It is wedding season and that means trying to talk to another person that you don’t know, who is from a totally different life situation, and who you will never meet again while you eat dry cake. First, I very recently subjected most of you to this experience. But at least my cake was MOIST!
So I am sorry, I really am. I am sure you did a fabulous job of finding something to say to my cousin/high school friend. But here are some thoughts on how I would like to improve my wedding conversation game:
1. I really really want to not ask what a person does for a living. I actually come from a part of the country where this is a polite question, but it is still a bad question. If someone is a stay at home mom, out of work, or a contract killer they shouldn’t have to tell people (unless they bring it up). Also, for MOST people this is a dead end question, though you can always get a little This American Life and really find the unexpected details. I actually like learning about the inane specifics of how people get through every minute of their jobs, but often they don’t enjoy telling me those details. And they feel like they have to reciprocate and . . . we’re done. Academia is the death of all conversations.
2. People LOVE to talk about their children and dogs. Especially if their kids are adults. As long as you keep it super specific, “so does he prefer My Little Pony or Ninjago?” this can be a very generative starting point.

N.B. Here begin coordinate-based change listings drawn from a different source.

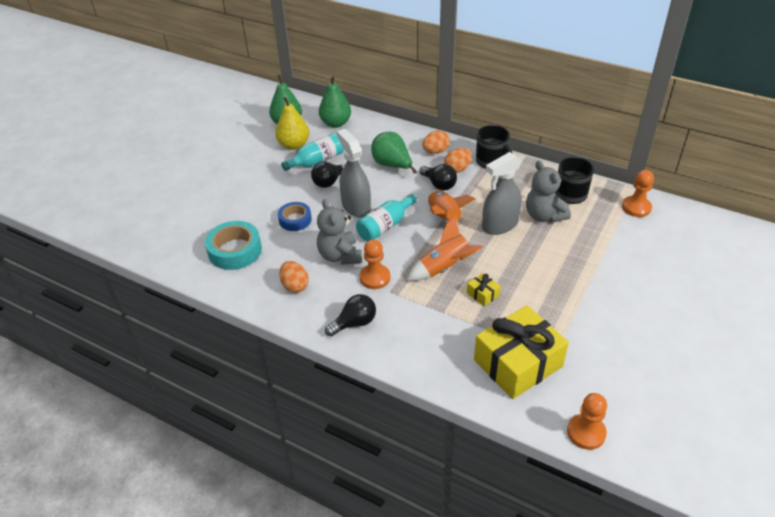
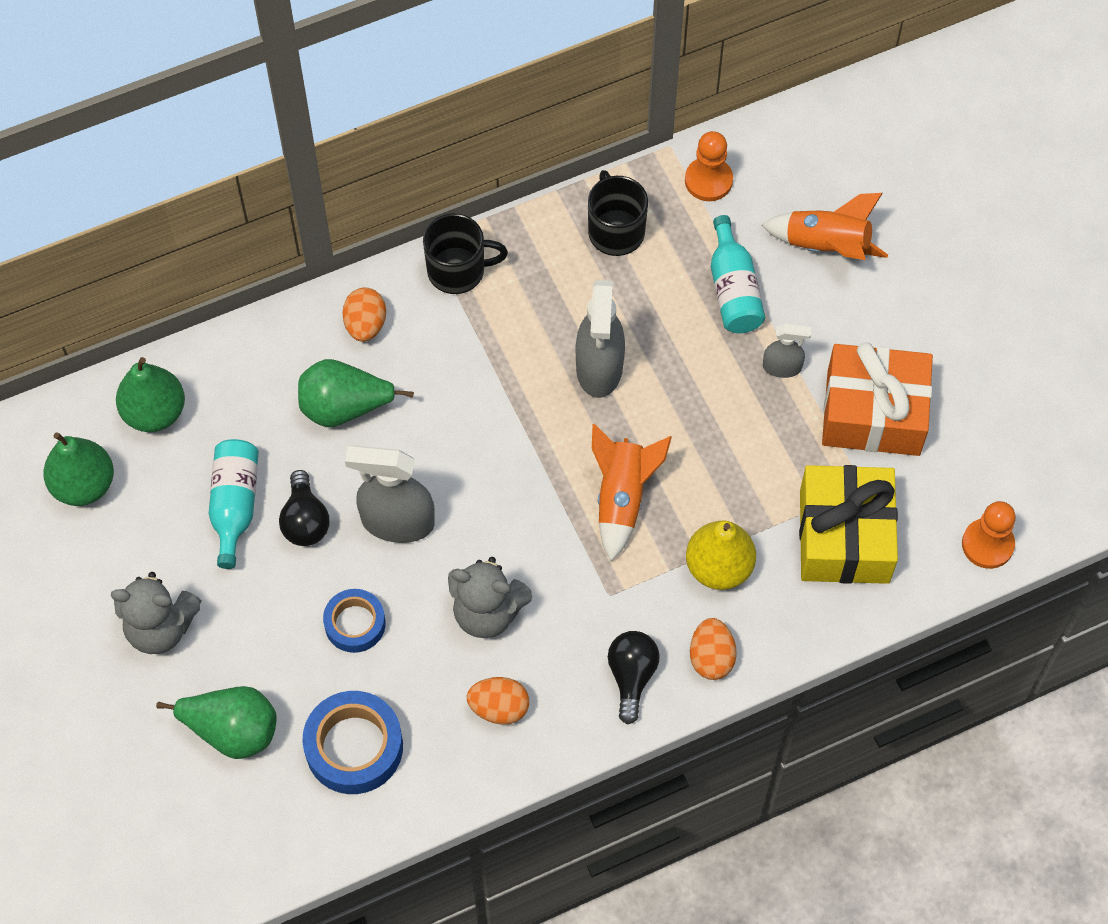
camera: 55 degrees left, 20 degrees up
turquoise tape [205,221,262,270] -> blue tape [302,691,403,794]
yellow pear [275,97,309,150] -> yellow pear moved to [686,521,756,590]
turquoise bottle [356,194,417,241] -> turquoise bottle moved to [711,215,765,333]
orange pawn [359,239,390,289] -> none
black light bulb [419,164,457,191] -> none
orange rocket [428,190,475,235] -> orange rocket moved to [761,193,888,260]
orange egg [444,148,472,173] -> orange egg moved to [690,618,737,680]
yellow gift [467,273,501,306] -> none
grey teddy bear [526,161,571,223] -> grey teddy bear moved to [111,572,201,654]
none -> green pear [156,686,277,759]
none -> grey spray bottle [763,324,811,378]
none -> orange gift [822,342,933,456]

Asking what grade they are in is not a specific question. This last point is also true with actual children. If you ask them what grade they are in they have no where else to go in conversation. What are you going to ask next? Do they they like their teacher?
3. Asking how they know the bride and groom is a perfectly acceptable opener, but you are going to need a pivot pretty soon.
4. WHAT DO HUMANS TALK ABOUT? I think TV, but I might be overly optimistic.
5. If people don’t ask me questions I want to get better at not caring and just sitting there in silence. People who ask no questions should be punished.